§ AUFGABE
Gib aus dem Textausschnitt über den mutmaßlichen Putschversuch in Montenegro die Stelle von „Der Chef der“ bis einschließlich „Kritiker gewandt hinzu.“ wortgetreu wieder.

§ TEXTAUSSCHNITT
Fünf Tage nach einem mutmaßlichen Putschversuch in Montenegro hat sich erstmals auch Präsident Filip Vujanovic zu Wort gemeldet, ein Parteikollege von Premier Milo Djukanovic. Am Sonntag sei "die größte Tragödie seit dem Zweiten Weltkrieg" verhindert worden, erklärte Vujanovic am Freitag gegenüber dem Onlinemedium "Analitika". Die Stabilität des Landes sei ernsthaft bedroht gewesen.

Die montenegrinische Staatsanwaltschaft hatte am Sonntag erklärt, eine Gruppe von 20 prorussischen Serben festgenommen zu haben, die nach Schließen der Wahllokale - das Land wählte am Sonntag ein neues Parlament - die Kontrolle über das Parlament übernehmen und "eine gewisse Partei" zum Sieger erklären hätte wollen. Nach Angaben von Staatsanwalt Milivoje Katnic gegenüber dem TV-Sender "Vijesti" planten die Festgenommenen zudem, das Feuer auf vor dem Parlament versammelte Bürger und Polizisten zu eröffnen.

Im Wahlkampf war vor allem die künftige geopolitische Ausrichtung des Adriastaats beherrschendes Thema. Das Land ist zwischen einer weiteren Annäherung an EU und Nato sowie einem Kurswechsel in Richtung Moskau gespalten. Premier Djukanovic hat Russland in den vergangenen Wochen mehrmals vorgeworfen, sich zugunsten der prorussischen Opposition in den Wahlkampf eingemischt zu haben. Vor diesem Hintergrund schien ein Putschversuch prorussischer Gruppen zunächst plausibel.

"Derbe Propaganda"

Der Chef der prorussischen Opposition wies diesen freilich umgehend als "derbe Propaganda" zurück. Serbiens Premier Aleksandar Vucic gab sich angesichts des Timings am Tag der Parlamentswahl "verwundert". Auch der im Mai aus den Reihen der prowestlichen Opposition bestellte Innenminister Goran Danilovic zeigte sich angesichts der Erklärung der Staatsanwaltschaft überrascht. Er sei von der Polizei nicht über die Festnahme der Serben informiert worden, erklärte er Medien gegenüber.

Er selbst sei von Anfang an auf dem Laufenden gewesen, sagte Präsident Vujanovic am Freitag. "Es ist offensichtlich, dass man mithilfe dieser Gruppe Montenegro in eine anarchische und chaotische Gesellschaft verwandeln wollte", fügte er an Kritiker gewandt hinzu.

Die Opposition wirft der DPS-Partei von Langzeit-Premier Djukanovic seit langem einen autoritären Regierungsstil, Mafia-Methoden und Korruption vor. Nach den Wahlen vom Sonntag könnte Djukanovic sein Amt verlieren: Zwar landete die DPS mit 36 von 81 Mandaten klar an erster Stelle, eine absolute Mehrheit verfehlte sie jedoch. Die Opposition kündigte zuletzt an, eine Minderheitsregierung bilden zu wollen.

§ DATENSÄTZE
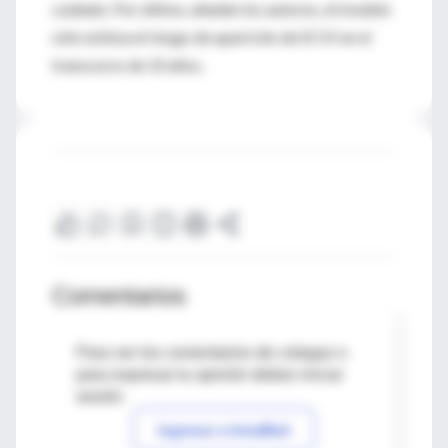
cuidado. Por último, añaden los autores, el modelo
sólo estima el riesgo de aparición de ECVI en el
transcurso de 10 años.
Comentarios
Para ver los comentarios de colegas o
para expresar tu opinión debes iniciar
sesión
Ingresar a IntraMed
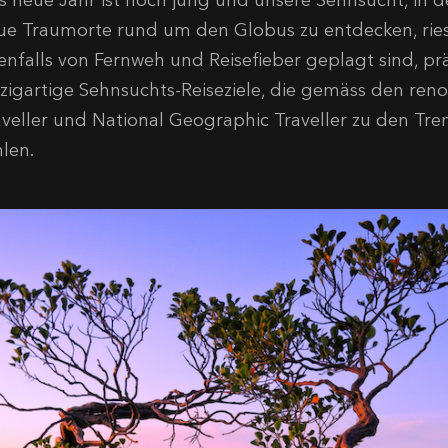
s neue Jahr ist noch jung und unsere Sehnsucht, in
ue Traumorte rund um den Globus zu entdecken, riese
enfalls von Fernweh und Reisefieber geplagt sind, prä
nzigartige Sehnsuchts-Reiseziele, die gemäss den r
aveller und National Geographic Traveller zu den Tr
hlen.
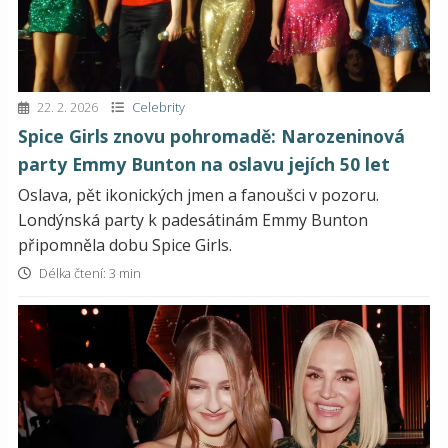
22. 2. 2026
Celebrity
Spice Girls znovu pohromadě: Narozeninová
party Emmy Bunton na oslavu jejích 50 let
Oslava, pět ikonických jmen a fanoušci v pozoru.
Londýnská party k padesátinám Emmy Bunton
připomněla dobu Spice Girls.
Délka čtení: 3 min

§ ANTWORT
Der Chef der prorussischen Opposition wies diesen freilich umgehend als "derbe Propaganda" zurück. Serbiens Premier Aleksandar Vucic gab sich angesichts des Timings am Tag der Parlamentswahl "verwundert". Auch der im Mai aus den Reihen der prowestlichen Opposition bestellte Innenminister Goran Danilovic zeigte sich angesichts der Erklärung der Staatsanwaltschaft überrascht. Er sei von der Polizei nicht über die Festnahme der Serben informiert worden, erklärte er Medien gegenüber.

Er selbst sei von Anfang an auf dem Laufenden gewesen, sagte Präsident Vujanovic am Freitag. "Es ist offensichtlich, dass man mithilfe dieser Gruppe Montenegro in eine anarchische und chaotische Gesellschaft verwandeln wollte", fügte er an Kritiker gewandt hinzu.